Arkansas Teen Learns to Run Again After Losing Leg to Bone Cancer, Man Loses 115 Pounds After His Wife’s Death From Ovarian Cancer, and More


From a high school track runner learning how to run again after a leg amputation due to bone cancer to a father adopting a healthier lifestyle to lose 115 pounds after losing his wife to ovarian cancer, here’s what’s happening in the cancer landscape this week.

An Arkansas teen learned how to run again after losing her leg to osteosarcoma.

Abigail Wells, a high school junior from Arkansas, was only 14 when she received a bone cancer diagnosis. What she had originally thought to be a track-related injury was actually osteosarcoma, which affects areas where the bone grows quickly.

Treatment for osteosarcoma can include chemotherapy, radiation, surgery or amputation. Wells made the difficult decision to have her leg amputated, despite knowing it would affect her running.

"I told them that I would rather lose my leg than lose my life because that meant more," Wells told THV. "I wanted to make sure I had a future after this and that I didn't have to worry about the cancer coming back."

After the surgery, Wells made it her mission to get back on the track. After gradually progressing from standing to walking, biking and eventually, running, she was able to return to competing in track meets last week.

Two cancer survivors launched a nonprofit to support fertility options for women with cancer.

Amanda Rice and Tracy Weiss were both diagnosed with cancer in their early 30s. Rice, who was diagnosed with breast cancer, and Weiss, who was diagnosed with uterine and cervical cancer, were both denied coverage for fertility treatments from their insurance companies when they decided to freeze their eggs after learning about their cancers.

"There is an urgency that comes with a cancer diagnosis," Weiss told NBC. "You have to preserve your fertility.
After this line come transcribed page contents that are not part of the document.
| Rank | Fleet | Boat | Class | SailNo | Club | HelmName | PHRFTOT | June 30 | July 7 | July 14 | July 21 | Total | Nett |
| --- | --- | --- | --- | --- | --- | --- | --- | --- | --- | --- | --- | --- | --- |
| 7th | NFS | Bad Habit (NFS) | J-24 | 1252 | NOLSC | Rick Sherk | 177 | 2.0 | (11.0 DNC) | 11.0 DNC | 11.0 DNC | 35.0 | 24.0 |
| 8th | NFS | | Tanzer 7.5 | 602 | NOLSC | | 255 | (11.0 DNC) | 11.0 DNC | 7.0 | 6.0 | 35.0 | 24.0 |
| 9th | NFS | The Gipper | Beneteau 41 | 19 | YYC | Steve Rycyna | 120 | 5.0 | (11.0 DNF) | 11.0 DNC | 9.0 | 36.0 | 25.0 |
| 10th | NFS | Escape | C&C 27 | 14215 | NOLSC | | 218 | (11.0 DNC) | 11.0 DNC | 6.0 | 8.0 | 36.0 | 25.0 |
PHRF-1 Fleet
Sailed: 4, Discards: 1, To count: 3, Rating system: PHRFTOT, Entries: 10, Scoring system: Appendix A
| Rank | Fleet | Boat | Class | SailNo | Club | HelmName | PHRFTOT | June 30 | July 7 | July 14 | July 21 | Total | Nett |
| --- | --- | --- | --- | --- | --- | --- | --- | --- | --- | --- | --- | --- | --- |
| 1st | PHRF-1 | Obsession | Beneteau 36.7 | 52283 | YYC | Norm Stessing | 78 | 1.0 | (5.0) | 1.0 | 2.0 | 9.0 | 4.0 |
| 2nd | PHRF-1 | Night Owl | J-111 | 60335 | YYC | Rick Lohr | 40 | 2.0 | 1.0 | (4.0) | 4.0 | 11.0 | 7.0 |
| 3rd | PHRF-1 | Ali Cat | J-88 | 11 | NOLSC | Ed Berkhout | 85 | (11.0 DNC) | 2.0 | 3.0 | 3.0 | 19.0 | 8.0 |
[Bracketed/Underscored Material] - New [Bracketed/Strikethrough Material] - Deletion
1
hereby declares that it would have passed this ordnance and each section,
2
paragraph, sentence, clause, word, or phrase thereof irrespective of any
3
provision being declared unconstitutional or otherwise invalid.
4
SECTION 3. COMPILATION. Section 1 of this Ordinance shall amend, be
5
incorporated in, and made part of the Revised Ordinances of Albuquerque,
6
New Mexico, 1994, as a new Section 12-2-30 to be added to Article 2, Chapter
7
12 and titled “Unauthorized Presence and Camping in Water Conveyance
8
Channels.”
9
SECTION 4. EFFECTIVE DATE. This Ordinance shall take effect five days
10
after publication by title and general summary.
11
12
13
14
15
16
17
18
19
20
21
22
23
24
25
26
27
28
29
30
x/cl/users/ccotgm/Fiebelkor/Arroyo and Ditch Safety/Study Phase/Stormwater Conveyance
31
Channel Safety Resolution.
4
It's kind of your only shot."

This led them to the creation of Chick Mission, a nonprofit that aims to directly support women financially, create educational programs and advocate for legislative change around fertility preservation.

"I don't think that your socio-economic background should dictate whether you become a future mom after you win your battle with cancer," said Rice. "I had to figure out a way to solve this problem."

The organization has raised $2 million since it began in 2017 and has awarded grants for fertility preservation to 125 patients with cancer.

A single father lost 115 pounds after losing his wife to ovarian cancer.

After Jacob Anselmo’s wife, Rachel, died from ovarian cancer in 2017, he knew he needed to prioritize his health, not only for himself but for the sake of his two young children, Sophia and Henry.

In the years prior to his wife’s diagnosis, Anselmo had engaged in an unhealthy lifestyle due to working long hours. “I had no regard for my health at all,” he told TODAY. “I always thought, ‘Someday I’ll lose the weight.’”

The stress of the diagnosis only added to his unhealthy habits as he began to use food to cope. After her death, Anselmo began a fitness journey. He started with small steps such as switching from soda to water and saw quick results, so he eventually changed all of his nutritional habits and built a gym in his basement.

After losing 115 pounds, Anselmo has been able to keep a steady weight while balancing work and childcare as a single father.

“Now I have so much energy,” he said. “I’m almost 37 and honestly, I feel better than I did in my early 20s.”

A first grader’s school surprised her with a celebration after she finished her last day of cancer treatment.

Harper Reis, a first grader at Brown Elementary School in Peabody, Massachusetts, was diagnosed with acute lymphoblastic leukemia, a form of blood and bone marrow cancer, in 2018. After several years of treatment, she completed her final day of treatment on April 4. The next day, her elementary school community surprised her with a celebration they called “Harper’s Happy Day.” The event was complete with balloons, activities and goodie bags featuring items related to cancer awareness.

"We want Harper to look back and remember a celebration of her strength and bravery. Harper has taught us the importance of a positive attitude and has helped us put things into perspective each day," said Elizabeth Ofilos, Harper's first-grade teacher, in a press release. "She is our hero."

Her classmates, teachers and community were eager to celebrate Reis.

"This is a really happy moment for Harper and it gave us a special opportunity to come together and celebrate as she reaches this milestone,” said Brown Principal Lauren King. “She is a wonderfully positive, vibrant student, and has put forth her best effort each and every day regardless of the challenges she's faced.”